--- EXERCISE REQUIREMENTS ---
Pick up the Tuxedo Gin manga review after its final sentence and keep writing it.

--- PAGE TEXT ---
######

Friday, August 30, 2024

Review: TUXEDO GIN

One of the nice things about Old School Manga Month is that it's a good opportunity to bring forgotten favorites and hidden gems back to light.  Today's review is a prime example of both, a series I remember reading and liking even before I began this blog but was seldom mentioned by anyone then and all but forgotten now.

TUXEDO GIN (Takishido Gin), by Tokihiko Matsuura.  First published in 1997 and first published in North America in 2003.




PLOT:

When Ginji Kusanagi saw Minako Sasebo, it was love at first sight.  He certainly didn't expect a girl like her to accept a date from a rough-looking kid on the verge of his pro boxing debut like him, but a motorcycle accident kills Ginji the day before that date can take place.  An angel gives him a second chance, but in order to get his body and his life back Ginji must live out a second life as a penguin.

Things don't get easier for the newly dubbed "Gin" as a penguin.  No sooner does he manage to escape his aquarium home than he has to deal with the goons who caused his killer accident, Minako getting kidnapped, and a rich rival who's determined to make Minako his.

STORY:

Tuxedo Gin has a lot of the qualities I tend to enjoy in shonen rom-coms: a high concept with a goofy tone, a tough guy made humble by the ridiculousness of their circumstances, and a reliance on slapstick over fanservice for humor.  All of this is topped off by the best gag of them all: having all of this revolve around a penguin (albeit one with the mind of a teen boy and a mean uppercut).  It's hard to ask for much more than that.

OK, there are maybe a few things I could ask for.  The circumstances that lead to Ginji becoming Gin are a little more convoluted than they really need to be.  I also think that Matsuura gives up a little too song on Gin interacting with the other penguins he's raised with.  No sooner is Gin born than there's a time skip to Gin's escape.  I understand that the mangaka wanted to get Gin back to Minako and the story at large, but there's so much comic potential with the non-reincarnated penguins that goes largely unused.  If nothing else, I would have loved to have seen more of Mike, Gin's feather-brained lackey.  He was fun.

######

--- DATA SECTION ---
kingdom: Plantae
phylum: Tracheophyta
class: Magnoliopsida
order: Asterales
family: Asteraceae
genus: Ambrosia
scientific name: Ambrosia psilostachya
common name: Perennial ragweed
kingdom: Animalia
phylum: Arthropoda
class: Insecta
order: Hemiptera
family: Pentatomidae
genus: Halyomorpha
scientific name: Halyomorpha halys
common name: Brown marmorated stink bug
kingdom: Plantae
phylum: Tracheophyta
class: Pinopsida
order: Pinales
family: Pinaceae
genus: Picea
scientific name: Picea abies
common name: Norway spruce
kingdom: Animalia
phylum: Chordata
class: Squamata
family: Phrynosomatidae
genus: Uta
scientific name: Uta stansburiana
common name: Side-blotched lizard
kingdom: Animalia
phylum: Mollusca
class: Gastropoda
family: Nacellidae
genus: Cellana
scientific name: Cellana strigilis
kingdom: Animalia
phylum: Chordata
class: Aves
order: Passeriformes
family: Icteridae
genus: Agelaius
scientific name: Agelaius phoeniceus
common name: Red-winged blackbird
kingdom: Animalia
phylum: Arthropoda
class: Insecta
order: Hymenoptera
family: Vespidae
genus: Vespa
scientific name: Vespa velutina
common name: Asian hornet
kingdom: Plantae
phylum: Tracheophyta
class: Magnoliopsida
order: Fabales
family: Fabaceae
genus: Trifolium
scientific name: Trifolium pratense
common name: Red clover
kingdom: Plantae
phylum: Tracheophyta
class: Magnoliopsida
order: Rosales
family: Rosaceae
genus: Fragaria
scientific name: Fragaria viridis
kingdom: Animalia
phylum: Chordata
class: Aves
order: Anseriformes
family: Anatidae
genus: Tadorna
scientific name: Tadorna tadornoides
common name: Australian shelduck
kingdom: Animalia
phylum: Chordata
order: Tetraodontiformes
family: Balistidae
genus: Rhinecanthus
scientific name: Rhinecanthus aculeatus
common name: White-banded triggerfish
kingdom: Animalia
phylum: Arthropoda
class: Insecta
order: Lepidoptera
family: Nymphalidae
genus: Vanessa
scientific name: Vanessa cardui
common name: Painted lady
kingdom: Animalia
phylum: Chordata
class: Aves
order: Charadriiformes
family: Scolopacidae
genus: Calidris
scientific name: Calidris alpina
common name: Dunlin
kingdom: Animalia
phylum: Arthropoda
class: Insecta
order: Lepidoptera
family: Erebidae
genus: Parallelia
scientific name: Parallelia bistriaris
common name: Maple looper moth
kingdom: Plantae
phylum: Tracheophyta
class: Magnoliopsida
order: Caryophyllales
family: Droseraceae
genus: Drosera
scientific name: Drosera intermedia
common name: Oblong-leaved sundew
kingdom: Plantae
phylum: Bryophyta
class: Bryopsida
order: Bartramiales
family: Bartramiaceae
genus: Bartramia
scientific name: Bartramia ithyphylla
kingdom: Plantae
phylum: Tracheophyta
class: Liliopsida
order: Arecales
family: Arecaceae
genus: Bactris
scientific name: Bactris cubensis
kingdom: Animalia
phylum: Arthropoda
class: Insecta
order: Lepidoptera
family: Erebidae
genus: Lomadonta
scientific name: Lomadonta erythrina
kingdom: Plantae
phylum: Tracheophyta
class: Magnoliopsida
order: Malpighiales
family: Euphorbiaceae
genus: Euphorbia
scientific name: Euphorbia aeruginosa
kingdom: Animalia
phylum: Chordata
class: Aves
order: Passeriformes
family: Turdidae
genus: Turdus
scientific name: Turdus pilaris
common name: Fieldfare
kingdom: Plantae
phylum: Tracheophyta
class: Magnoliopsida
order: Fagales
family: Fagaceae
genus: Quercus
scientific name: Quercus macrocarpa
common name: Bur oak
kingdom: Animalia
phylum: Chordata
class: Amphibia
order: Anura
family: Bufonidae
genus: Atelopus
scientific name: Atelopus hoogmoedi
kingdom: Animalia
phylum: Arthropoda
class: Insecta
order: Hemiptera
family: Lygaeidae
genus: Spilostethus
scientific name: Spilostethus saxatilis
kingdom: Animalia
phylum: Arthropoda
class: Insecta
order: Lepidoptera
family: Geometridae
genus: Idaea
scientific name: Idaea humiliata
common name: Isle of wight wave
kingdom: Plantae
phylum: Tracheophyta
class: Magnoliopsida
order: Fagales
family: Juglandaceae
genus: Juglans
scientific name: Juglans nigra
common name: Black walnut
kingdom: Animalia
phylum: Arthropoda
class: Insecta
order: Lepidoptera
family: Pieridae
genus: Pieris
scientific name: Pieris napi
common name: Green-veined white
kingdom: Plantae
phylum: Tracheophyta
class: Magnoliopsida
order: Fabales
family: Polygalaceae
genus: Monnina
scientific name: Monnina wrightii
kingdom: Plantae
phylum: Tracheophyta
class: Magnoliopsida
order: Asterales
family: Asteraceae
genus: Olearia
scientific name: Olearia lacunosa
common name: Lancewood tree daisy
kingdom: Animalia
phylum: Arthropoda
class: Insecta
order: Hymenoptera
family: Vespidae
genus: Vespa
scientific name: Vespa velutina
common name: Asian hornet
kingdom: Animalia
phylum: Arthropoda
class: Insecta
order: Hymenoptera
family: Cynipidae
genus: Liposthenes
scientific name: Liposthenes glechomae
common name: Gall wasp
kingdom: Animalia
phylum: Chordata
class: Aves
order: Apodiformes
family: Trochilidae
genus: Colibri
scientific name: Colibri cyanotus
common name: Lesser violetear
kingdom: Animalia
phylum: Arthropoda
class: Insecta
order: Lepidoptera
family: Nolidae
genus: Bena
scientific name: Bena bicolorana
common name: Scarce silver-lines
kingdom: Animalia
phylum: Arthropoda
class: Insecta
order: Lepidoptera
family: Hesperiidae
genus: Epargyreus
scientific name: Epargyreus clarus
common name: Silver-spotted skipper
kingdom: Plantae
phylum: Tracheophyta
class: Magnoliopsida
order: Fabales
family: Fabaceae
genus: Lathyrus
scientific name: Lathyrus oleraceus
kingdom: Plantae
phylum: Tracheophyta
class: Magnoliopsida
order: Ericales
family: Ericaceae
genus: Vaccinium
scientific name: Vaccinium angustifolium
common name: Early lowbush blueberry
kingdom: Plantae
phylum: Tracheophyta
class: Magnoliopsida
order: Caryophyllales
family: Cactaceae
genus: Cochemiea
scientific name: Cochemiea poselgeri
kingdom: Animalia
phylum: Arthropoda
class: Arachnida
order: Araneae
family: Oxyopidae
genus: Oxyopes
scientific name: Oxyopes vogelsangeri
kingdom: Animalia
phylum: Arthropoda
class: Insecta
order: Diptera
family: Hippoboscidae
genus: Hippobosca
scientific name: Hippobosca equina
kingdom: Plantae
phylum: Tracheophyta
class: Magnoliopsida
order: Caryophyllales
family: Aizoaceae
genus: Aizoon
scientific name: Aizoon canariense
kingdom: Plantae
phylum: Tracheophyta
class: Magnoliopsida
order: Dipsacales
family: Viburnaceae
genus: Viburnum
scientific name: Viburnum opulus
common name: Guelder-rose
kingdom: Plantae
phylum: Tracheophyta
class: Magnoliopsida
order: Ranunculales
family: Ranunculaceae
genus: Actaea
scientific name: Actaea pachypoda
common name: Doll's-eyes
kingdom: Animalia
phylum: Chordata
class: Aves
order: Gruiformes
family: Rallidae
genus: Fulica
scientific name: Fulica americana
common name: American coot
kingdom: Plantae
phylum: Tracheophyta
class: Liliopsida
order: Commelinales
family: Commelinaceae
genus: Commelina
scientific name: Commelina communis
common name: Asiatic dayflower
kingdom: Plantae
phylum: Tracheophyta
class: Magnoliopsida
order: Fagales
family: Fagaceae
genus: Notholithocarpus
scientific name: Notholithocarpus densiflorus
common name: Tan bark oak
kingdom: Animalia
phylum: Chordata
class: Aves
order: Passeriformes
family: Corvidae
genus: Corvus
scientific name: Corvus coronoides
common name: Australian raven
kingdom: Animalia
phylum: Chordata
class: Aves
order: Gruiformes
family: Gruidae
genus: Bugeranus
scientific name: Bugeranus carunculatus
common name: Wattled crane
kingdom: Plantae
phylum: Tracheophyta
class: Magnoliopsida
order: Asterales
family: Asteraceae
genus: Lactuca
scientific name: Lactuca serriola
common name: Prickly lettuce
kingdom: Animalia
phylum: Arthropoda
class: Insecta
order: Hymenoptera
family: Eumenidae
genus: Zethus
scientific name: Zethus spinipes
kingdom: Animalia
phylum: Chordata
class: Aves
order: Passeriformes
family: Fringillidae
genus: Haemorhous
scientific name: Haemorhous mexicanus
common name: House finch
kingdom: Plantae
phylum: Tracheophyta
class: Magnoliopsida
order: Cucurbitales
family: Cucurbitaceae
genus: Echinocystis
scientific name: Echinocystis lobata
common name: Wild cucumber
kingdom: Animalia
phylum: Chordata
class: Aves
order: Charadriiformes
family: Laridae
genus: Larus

######

--- TASK RESULT ---
I also wish that Minako herself was more of a character.  It's not that she doesn't get a lot of screentime.  She's quite present in the second half, since she's the one who adopts Gin and cares for him at her father's restaurant.  It's more that she's defined more by her faithfulness to Ginji than anything else.  She's a nice enough girl, but she's not given any opportunity to develop as a character beyond the dream girl Ginji met at the start.  If anything, she's more of a plot device than anything else, an object that Gin has to either retrieve from other men or protect from other men.  As much fun as I had reading this, it would have been even better if Minako actively got up to as much nonsense as the rest of the cast around her.

ART:

Tokihiko Matsuura got his start as an assistant to Tatsuya Egawa, and you can clearly tell from the way he draws his characters.  Minako is the most obvious example of this: her long, leggy proportions, the angles of her face, her tall, poofy hair, all of it wouldn't look out of place in something like Golden Boy.  Even the tasteful bits of fanservice of her in the bath are in line with his work.  She certainly stands in contrast to the rest of the human cast, who are all varying degrees of harsh, angular punks and fighters.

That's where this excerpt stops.